So it’s taken me FOREVER to write this post, and you’ve probably already heard about the Minerva meetup on a million blogs.
You know about the Raiders Of the Lost Ark style craft warehouse, the amazing dinner at Blackburn Rovers FC, and the red carpet line-up, as well as the realisation that the £3 taxi ride exists when you leave London.
So this post is just about my outfit. Thanks to Katie for taking some of the photos (you’ll be able to spot them, they’re the good ones).
I knew I wanted to make something different, and in the end I came up with the idea of a pencil skirt and crop top:
Originally I was going to sew some kind of crazy one-shouldered 60s pencil dress, but when the fabric arrived (this beautiful John Kaldor stretch cotton) I knew I had to do something simpler. The print is huge! And I didn’t really fancy a shift dress. So co-ordinates it was.
The pencil skirt
It’s a By Hand London Charlotte skirt, which is really straightforward to sew. I made these changes to the pattern:
- Cut a size 12 but added length to the waistband, which I interfaced.
- Lengthened the darts 1.5cm each at the front, as I was getting a strange fold of extra fabric there.
- Interfaced the edges of the invisible zip.
- Added a back vent using this tutorial.
- Lined it with this stretch mesh.
Stretch cotton is absolutely perfect for this pattern, I’ll be looking for some more to make another one. Although you need to add a vent – not sure how you could walk in it without one!
It’s a Burda pattern – 05/2012 #131.
I cut out a size 34 and had to make some serious changes as it was huge. I took the sides in a lot, cut about 4 inches off the bottom, added back darts and neck darts, and swapped out the button band for a zip.
Here’s how it looks on the back:
Cutting out was an enormous pain. I did it all on a single layer as the print is so huge. I didn’t really want to end up with a massive flower over an anatomical feature.

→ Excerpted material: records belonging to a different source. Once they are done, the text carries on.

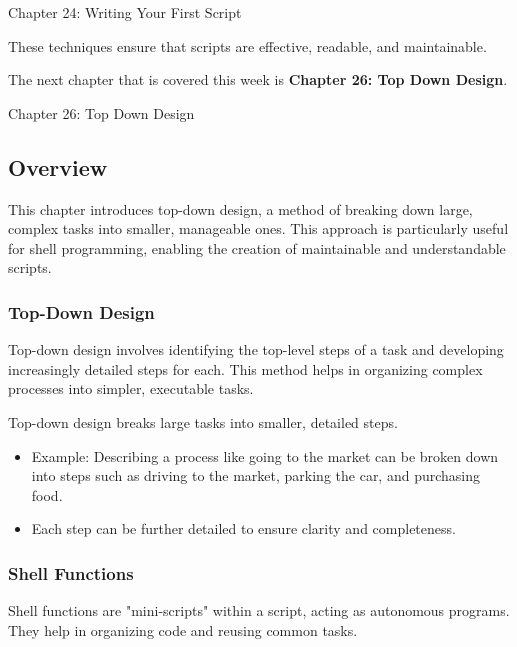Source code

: \begin{notes}{Chapter 24: Writing Your First Script}
\begin{highlight}
    These techniques ensure that scripts are effective, readable, and maintainable.
    
    \end{highlight}
\end{notes}

The next chapter that is covered this week is \textbf{Chapter 26: Top Down Design}.

\begin{notes}{Chapter 26: Top Down Design}
    \subsection*{Overview}

    This chapter introduces top-down design, a method of breaking down large, complex tasks into smaller, manageable ones. This approach is particularly useful for shell programming, enabling the 
    creation of maintainable and understandable scripts.
    
    \subsubsection*{Top-Down Design}
    
    Top-down design involves identifying the top-level steps of a task and developing increasingly detailed steps for each. This method helps in organizing complex processes into simpler, executable tasks.
    
    \begin{highlight}
    
    Top-down design breaks large tasks into smaller, detailed steps.
    
    \begin{itemize}
        \item Example: Describing a process like going to the market can be broken down into steps such as driving to the market, parking the car, and purchasing food.
        \item Each step can be further detailed to ensure clarity and completeness.
    \end{itemize}
    
    \end{highlight}
    
    \subsubsection*{Shell Functions}
    
    Shell functions are "mini-scripts" within a script, acting as autonomous programs. They help in organizing code and reusing common tasks.
    

\end{notes}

My inspiration was this outfit from Jonathan Saunders which is slightly more classy:
The separating plastic zipper is from Jaycotts, and I had to choose between the 14 and 16 inch variations without knowing exactly how long the top would be. In the end I went with the 14 inch, which worked as the skirt was so high waisted.
Will I wear it again?
The acid test. As a whole, I reckon the outfit works, and I might get it out for a wedding this summer. It turned out slightly more cartoonish than I intended, but I think I rocked it anyway.
It seems highly unlikely that I’ll wear the crop top with another skirt – the Charlotte is the most high-waisted skirt I own.
I did try the top on with another skirt, but it was all a bit 90s looking. I distinctly remember wearing a tie-dye crop top to a school disco in about 1996, so I think I’ll leave that style the second time round.
The skirt is a different issue. I’ve already re-worn it loads! It looks really good with a denim shirt, if I say so myself:
Thank you Minerva!
Huge thanks to Vicki and everyone at Minerva for organising such an amazing day. I’ve been a terrible network member lately, massively behind with projects and blog posts, but I really enjoy being part of it all, and I sincerely hope I’ve managed to shift some fabric for them. They deserve it!
Also a big thank you goes out to all the ladies of the online sewing community, for being awesome. I’d be living a much sadder life if I’d never met all these amazing women. Although I’d probably have spent less money on fabric.